Oh well...at least I figured out WHY  I've been feeling this way for the past couple weeks.  I just wish it would go away.

Friday, March 13, 2015

March 13 - Clarity and Direction

In spite of our best efforts to work our programs and lean on God's guidance, we sometimes don't understand what's going on in our life.  We trust, wait, pray, listen to people, listen to ourselves, and the answer still does not come.
During those times, we need to understand that we are right where we need to be, even though that place may feel awkward and uncomfortable.  Our life does have purpose and direction.
We are being changed, healed, and transformed at levels deeper than we can imagine.  Good things, beyond our capacity to imagine, are being prepared and brought to us.  We are being led and guided.
We can become peaceful.  We do not have to act in haste or urgency just to relieve our discomfort, just to get an answer.  We can wait until our mind is peaceful.  We can wait for clear direction.  Clarity will come.
The answer will come, and it will be good for us and those around us.

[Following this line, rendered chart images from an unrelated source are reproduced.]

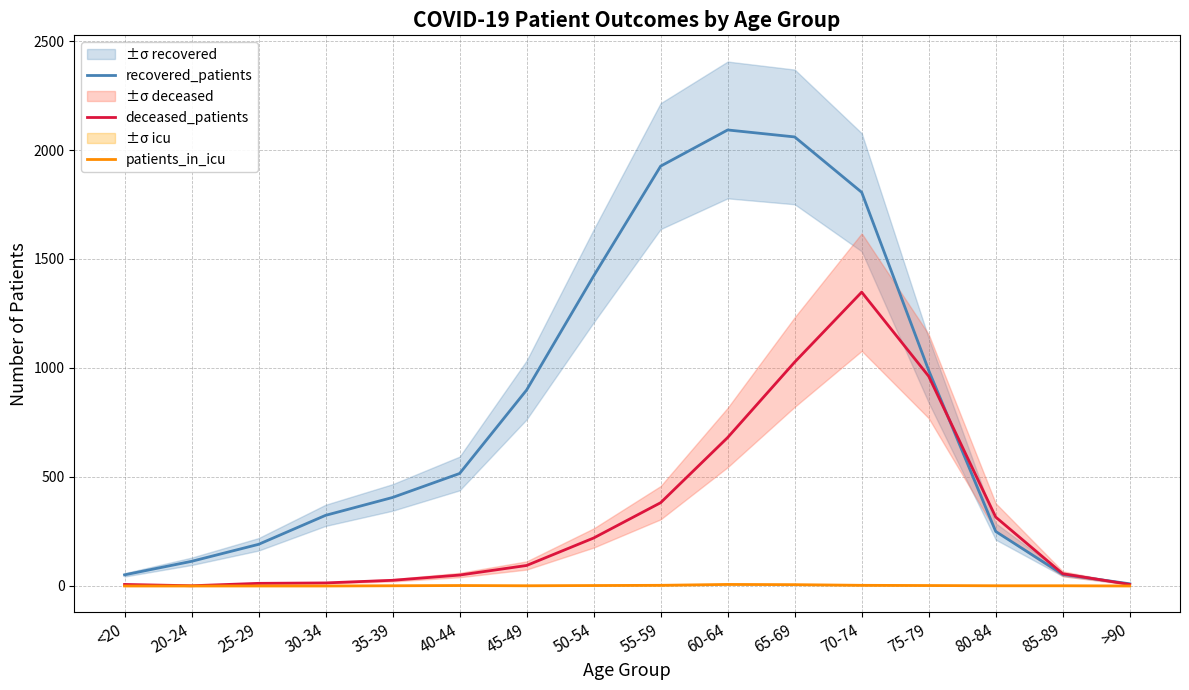

Is it true that patients_in_icu equals 2 at 80-84?

False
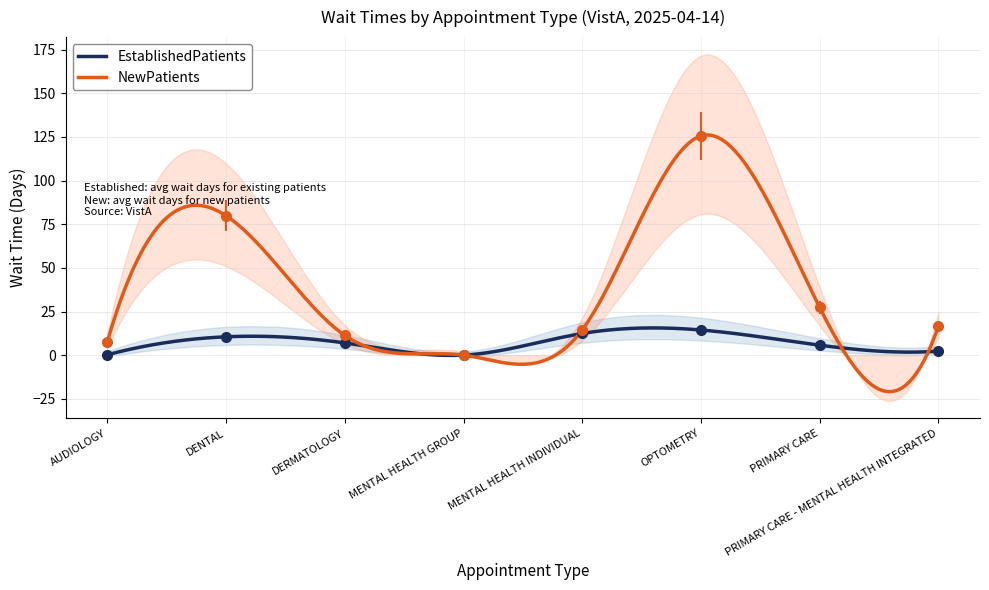

True or false: EstablishedPatients and NewPatients intersect in this chart.

False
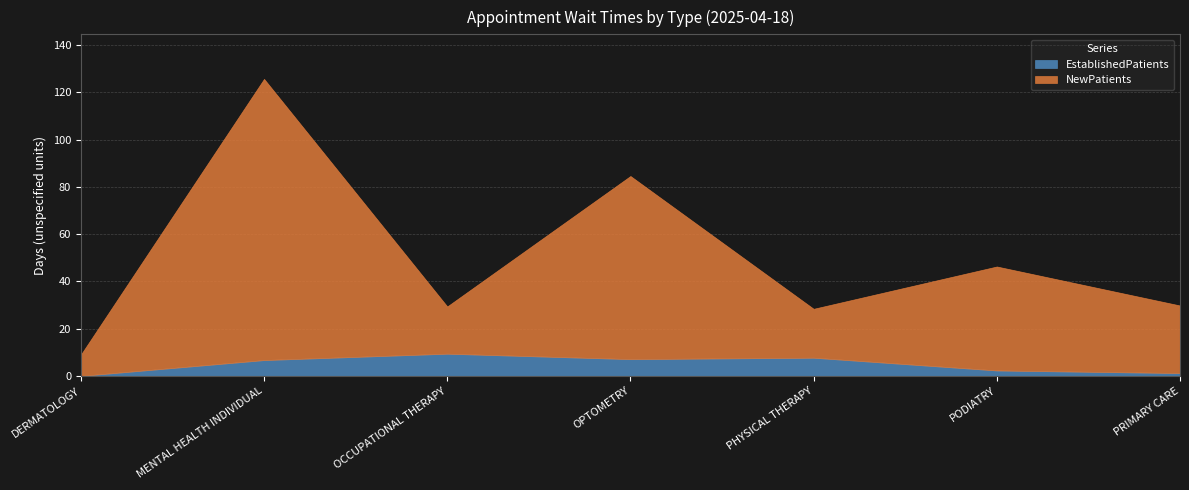

Which category has the lowest value in the EstablishedPatients series?

DERMATOLOGY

Today, God help me know I am being guided into what's good about life, especially when I feel confused and without direction.  Help me trust enough to wait until my mind and vision are clear and consistent.  Help me know that clarity will come.

Thursday, March 12, 2015

March 12 - Getting Out of the Rut

"Many times in our recovery, the old bugaboos 
will haunt us.  Life may again become
meaningless, monotonous, and boring."

Sometimes it seems as though nothing changes.  We get up and go to the same job every day.  We eat dinner at the same time every night.  We attend the same meetings each week.  This morning's rituals were identical to the ones we performed yesterday, and the day before that, and the one before that.  After the hell of our addiction and the roller-coaster craziness of our early recovery, the stable life may have some appeal -- for a while.  But eventually, we realize we want something more.  Sooner or later, we become turned off to the creeping monotony and boredom in our lives.
There are sure to be times when we feel vaguely dissatisfied with our recovery.  We feel as though we're missing something for some reason, but we don't know what or why.  We draw up our gratitude lists and find literally hundreds of things to be grateful for.  All our needs are being met; our lives are fuller than we had ever hoped for.  So what's up?
Maybe it's time to stretch our potential to its fullest.  Our possibilities are only limited to what we can dream.  We can learn something new, set a new goal, help another newcomer, or make a new friend.  We're sure to find something challenging if we look hard enough, and life will again become meaningful, varied, and fulfilling.

Just For Today:  I'll take a break from the routine and stretch my potential to its fullest.